I wish I had his confidence, but I’m still reliving last night and that was only a restaurant with about fifty people. I can’t imagine what it will be like in the stands at a baseball game with thousands.

Within an hour we are in Liz’s SUV on the road toward Michigan. We could have flown, but Kelton would be flying out with his team after their three day stretch and we’d drive back to Chicago.

We were moving, but we still had packing to do and things to finalize.

Granny June is in the back with Liz, I’m in the front passenger seat, and Kelton is behind the wheel. I have my earbuds in, my head resting on a pillow as I scroll through Instagram. I’m not really seeing or reading much of anything, just trying to absorb the anxiety running though me.

An alert pops up with a news break and my stomach tightens immediately. I’d forgotten until right then that I’d had the alertssets for Kelton. It’s been that way for years and I hate now that I’ve never changed that.

I fight the urge, knowing it’s nothing I need to see, but curiosity gets the better of me and I’m dragging down the upper bar and clicking on the alert.

"The one that got away once, but never again.”

My heart races as I read an article. The article goes on about how I’d been a lifelong friend turned more. But life got in the way when Kelton moved to Nashville to play for the Terrors.

There’s more about our younger years and how we’ve now recently reconnected.

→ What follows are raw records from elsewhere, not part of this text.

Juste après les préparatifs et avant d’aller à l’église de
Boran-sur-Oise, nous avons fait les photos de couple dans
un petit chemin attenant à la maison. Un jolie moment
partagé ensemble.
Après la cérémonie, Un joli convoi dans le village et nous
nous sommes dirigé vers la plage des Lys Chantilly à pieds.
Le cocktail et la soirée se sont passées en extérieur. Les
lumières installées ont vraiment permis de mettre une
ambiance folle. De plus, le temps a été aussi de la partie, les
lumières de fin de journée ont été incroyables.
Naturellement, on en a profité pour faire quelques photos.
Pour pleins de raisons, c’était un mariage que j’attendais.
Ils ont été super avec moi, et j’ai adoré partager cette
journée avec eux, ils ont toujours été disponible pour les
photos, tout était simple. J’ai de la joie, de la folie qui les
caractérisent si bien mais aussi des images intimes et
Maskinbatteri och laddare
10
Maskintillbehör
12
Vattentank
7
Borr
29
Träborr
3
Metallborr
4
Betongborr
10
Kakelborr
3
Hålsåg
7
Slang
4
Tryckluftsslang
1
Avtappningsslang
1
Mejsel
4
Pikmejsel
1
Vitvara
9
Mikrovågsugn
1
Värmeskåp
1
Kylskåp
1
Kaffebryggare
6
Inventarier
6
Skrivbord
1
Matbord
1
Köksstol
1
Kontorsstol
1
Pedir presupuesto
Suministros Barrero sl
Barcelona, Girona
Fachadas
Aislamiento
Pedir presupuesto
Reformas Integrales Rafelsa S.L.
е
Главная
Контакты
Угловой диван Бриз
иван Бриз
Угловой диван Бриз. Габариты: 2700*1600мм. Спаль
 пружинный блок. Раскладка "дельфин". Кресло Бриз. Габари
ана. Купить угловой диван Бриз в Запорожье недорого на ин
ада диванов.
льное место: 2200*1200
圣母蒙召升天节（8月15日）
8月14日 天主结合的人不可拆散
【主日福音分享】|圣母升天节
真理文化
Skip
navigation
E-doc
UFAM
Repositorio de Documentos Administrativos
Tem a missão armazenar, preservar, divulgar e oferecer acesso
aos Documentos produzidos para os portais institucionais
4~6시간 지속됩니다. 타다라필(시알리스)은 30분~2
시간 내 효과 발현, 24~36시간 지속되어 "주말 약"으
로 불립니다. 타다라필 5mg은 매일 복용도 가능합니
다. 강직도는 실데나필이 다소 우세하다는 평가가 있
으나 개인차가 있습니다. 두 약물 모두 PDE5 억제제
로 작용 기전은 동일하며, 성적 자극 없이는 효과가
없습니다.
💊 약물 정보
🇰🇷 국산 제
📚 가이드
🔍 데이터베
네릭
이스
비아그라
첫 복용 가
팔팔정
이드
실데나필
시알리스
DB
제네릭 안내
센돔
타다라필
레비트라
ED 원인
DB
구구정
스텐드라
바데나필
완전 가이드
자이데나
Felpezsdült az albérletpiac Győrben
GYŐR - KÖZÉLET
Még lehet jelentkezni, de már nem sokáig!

My eyes cloud with tears as I read on.

The article labels me as the only woman Kelton James has ever loved. The one, it calls me, recanting the early statements that I’m a gold digger. This paints me in an entirely different light.

And I can barely breathe.

Looking over at Kelton he glances in my direction and then down to my phone. “Did you do this?”

He glances up in the rearview mirror and I too look into the back. Both Liz and Gran are smiling.

“These pictures.” I scroll, seeing some from more than ten years ago. Me on Kelton’s shoulders at a football game holding a banner while Liz is on the shoulders of her then boyfriend holding the opposite side. I’m smiling, so is Kelton, it’s a reminder of just how long we’ve been in each other’s lives.

More pictures follow.

One of me sleeping with my head on Kelton’s shoulder right before he left for Tennessee. And some more recent ones, up until the weekend we were in St. Louis. His arms around me, his lips pressed to mine.